Faced with the threat of cheap imports, particularly from China, flooding the Indian market, the Commerce Ministry is mulling a temporary licensing regime for import of select items.
The Ministry has also asked different government wings and industry associations to keep a closer watch on the volume of imports landing at the Indian ports and airports at a time when the world commodity prices have seen a sharp decline.
Commerce Secretary G K Pillai had earlier this week convened an inter-ministerial meeting to discuss different options to protect domestic industry at least on its home turf, against the aggressively-priced goods from abroad, an official source said.
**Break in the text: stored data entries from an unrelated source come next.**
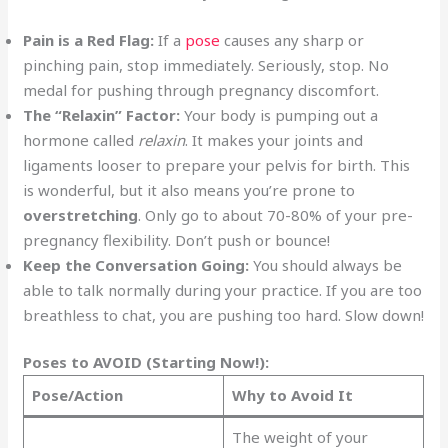
Pain is a Red Flag:
If a
pose
causes any sharp or
pinching pain, stop immediately. Seriously, stop. No
medal for pushing through pregnancy discomfort.
The “Relaxin” Factor:
Your body is pumping out a
hormone called
relaxin
. It makes your joints and
ligaments looser to prepare your pelvis for birth. This
is wonderful, but it also means you’re prone to
overstretching
. Only go to about 70-80% of your pre-
pregnancy flexibility. Don’t push or bounce!
Keep the Conversation Going:
You should always be
able to talk normally during your practice. If you are too
breathless to chat, you are pushing too hard. Slow down!
Poses to AVOID (Starting Now!):
Pose/Action
Why to Avoid It
The weight of your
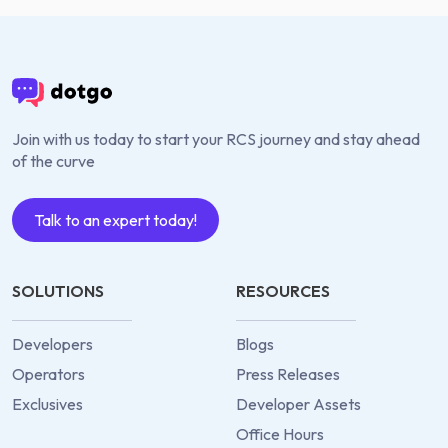
Join with us today to start your RCS journey and stay ahead
of the curve
Talk to an expert today!
SOLUTIONS
RESOURCES
Developers
Blogs
Operators
Press Releases
Exclusives
Developer Assets
Office Hours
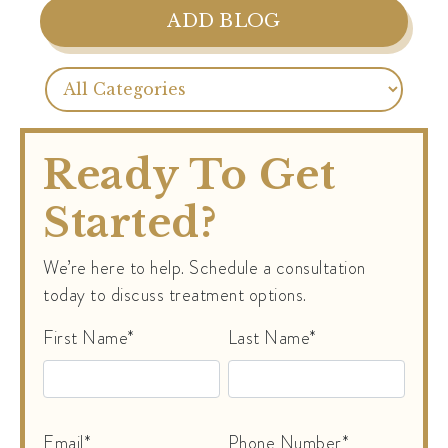
ADD BLOG
Ready To Get
Started?
We’re here to help. Schedule a consultation
today to discuss treatment options.
First Name*
Last Name*
Email*
Phone Number*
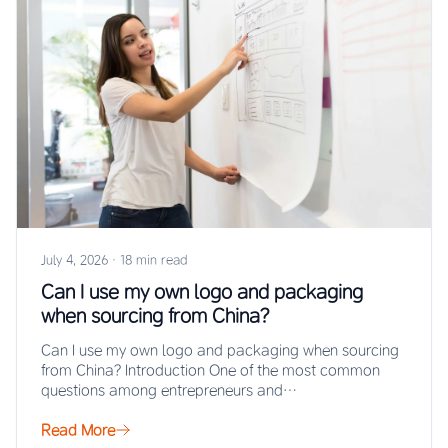
July 4, 2026
·
18 min read
Can I use my own logo and packaging
when sourcing from China?
Can I use my own logo and packaging when sourcing
from China? Introduction One of the most common
questions among entrepreneurs and…
Read More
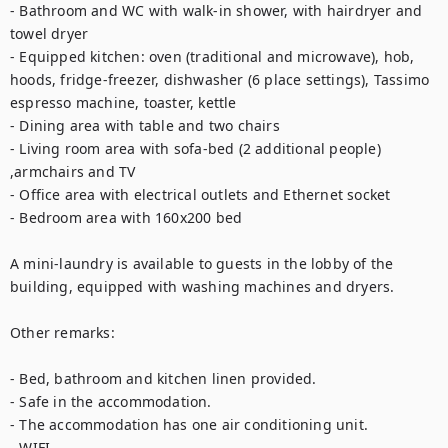
- Bathroom and WC with walk-in shower, with hairdryer and 
towel dryer

- Equipped kitchen: oven (traditional and microwave), hob, 
hoods, fridge-freezer, dishwasher (6 place settings), Tassimo 
espresso machine, toaster, kettle

- Dining area with table and two chairs

- Living room area with sofa-bed (2 additional people) 
,armchairs and TV

- Office area with electrical outlets and Ethernet socket

- Bedroom area with 160x200 bed

A mini-laundry is available to guests in the lobby of the 
building, equipped with washing machines and dryers.

Other remarks:

- Bed, bathroom and kitchen linen provided.

- Safe in the accommodation.

- The accommodation has one air conditioning unit.

- WIFI.
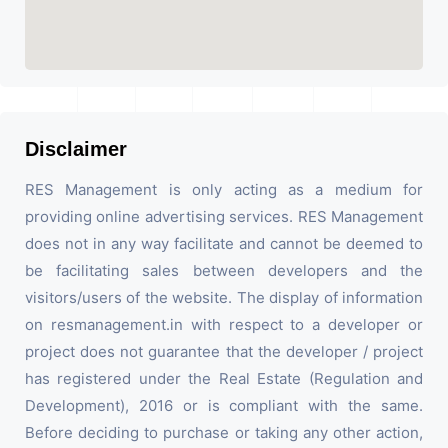
Disclaimer
RES Management is only acting as a medium for
providing online advertising services. RES Management
does not in any way facilitate and cannot be deemed to
be facilitating sales between developers and the
visitors/users of the website. The display of information
on resmanagement.in with respect to a developer or
project does not guarantee that the developer / project
has registered under the Real Estate (Regulation and
Development), 2016 or is compliant with the same.
Before deciding to purchase or taking any other action,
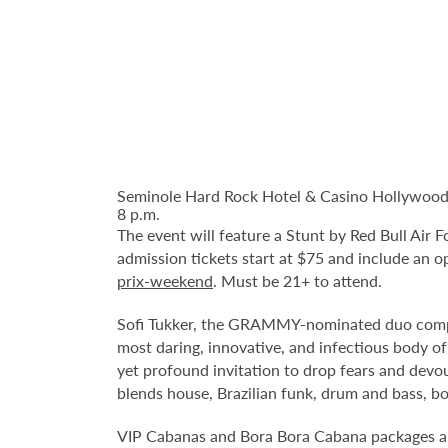
Seminole Hard Rock Hotel & Casino Hollywood pr
8 p.m.
The event will feature a Stunt by Red Bull Air 
admission tickets start at $75 and include an o
prix-weekend
. Must be 21+ to attend.
Sofi Tukker, the GRAMMY-nominated duo compri
most daring, innovative, and infectious body of 
yet profound invitation to drop fears and devou
blends house, Brazilian funk, drum and bass, bo
VIP Cabanas and Bora Bora Cabana packages ar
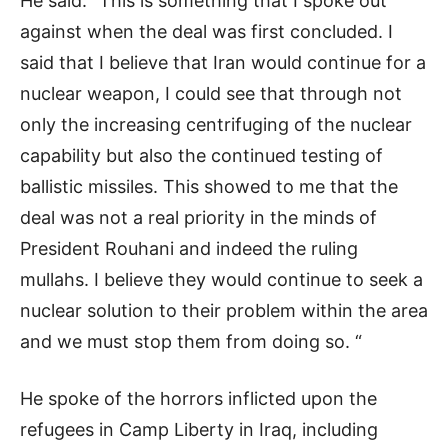
He said: “This is something that I spoke out
against when the deal was first concluded. I
said that I believe that Iran would continue for a
nuclear weapon, I could see that through not
only the increasing centrifuging of the nuclear
capability but also the continued testing of
ballistic missiles. This showed to me that the
deal was not a real priority in the minds of
President Rouhani and indeed the ruling
mullahs. I believe they would continue to seek a
nuclear solution to their problem within the area
and we must stop them from doing so. “
He spoke of the horrors inflicted upon the
refugees in Camp Liberty in Iraq, including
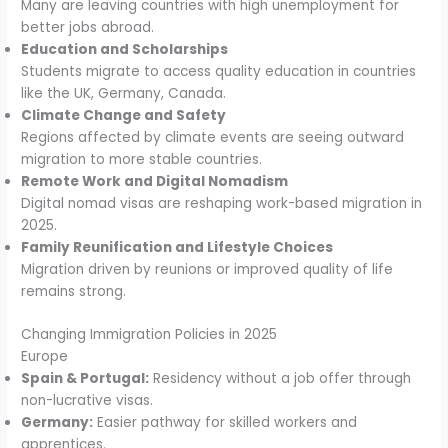
Many are leaving countries with high unemployment for
better jobs abroad.
Education and Scholarships
Students migrate to access quality education in countries
like the UK, Germany, Canada.
Climate Change and Safety
Regions affected by climate events are seeing outward
migration to more stable countries.
Remote Work and Digital Nomadism
Digital nomad visas are reshaping work-based migration in
2025.
Family Reunification and Lifestyle Choices
Migration driven by reunions or improved quality of life
remains strong.
Changing Immigration Policies in 2025
Europe
Spain & Portugal:
Residency without a job offer through
non-lucrative visas.
Germany:
Easier pathway for skilled workers and
apprentices.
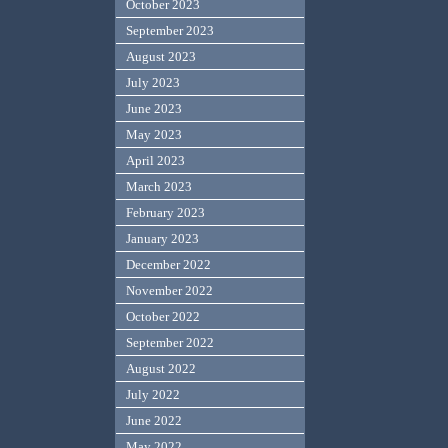
October 2023
September 2023
August 2023
July 2023
June 2023
May 2023
April 2023
March 2023
February 2023
January 2023
December 2022
November 2022
October 2022
September 2022
August 2022
July 2022
June 2022
May 2022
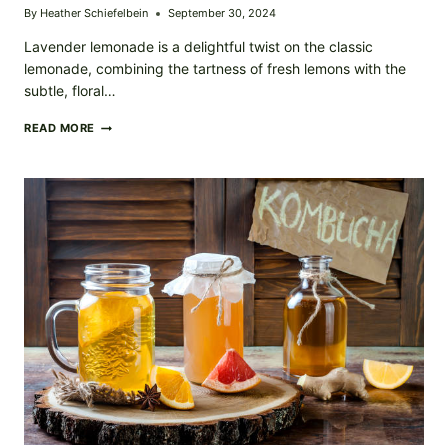
By
Heather Schiefelbein
September 30, 2024
Lavender lemonade is a delightful twist on the classic
lemonade, combining the tartness of fresh lemons with the
subtle, floral…
HOMEMADE
READ MORE
LAVENDER
LEMONADE
–
REFRESHING,
FLORAL,
AND
PERFECT
FOR
ANY
OCCASION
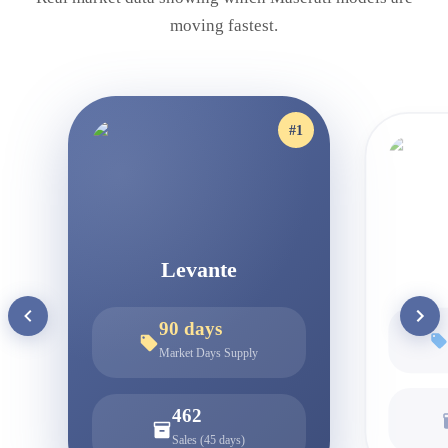
moving fastest.
#
1
Levante
90
days
Market Days Supply
462
Sales (45 days)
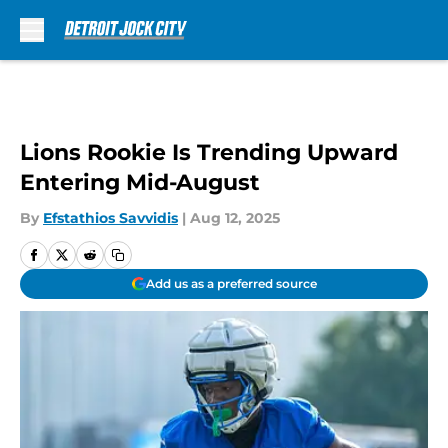
Skip to main content
Lions Rookie Is Trending Upward
Entering Mid-August
By
Efstathios Savvidis
|
Aug 12, 2025
Add us as a preferred source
While India, under the World Trade Organisation obligation, has done away with quantitative restrictions on imports, it can invoke certain windows of multilateral laws to bring certain items from the 'Open General Licence' to a temporary licensing regime.
Items like bicycle parts, dry battery cells and some electronics items of interest to small-scale units may come under the restrictive import regime.
Besides the licensing, other curbs like imports at select ports may be imposed. These restrictions are being considered since the anti-dumping mechanism, provided under the WTO, is a time-consuming process, the official said.
The industries which are exerting pressure on the government against imports include steel and edible oils.
"We are looking at the proposal of the Commerce Ministry. However, one needs to take into account the interests of both domestic manufacturers as well as consuming industry," a Steel Ministry official said.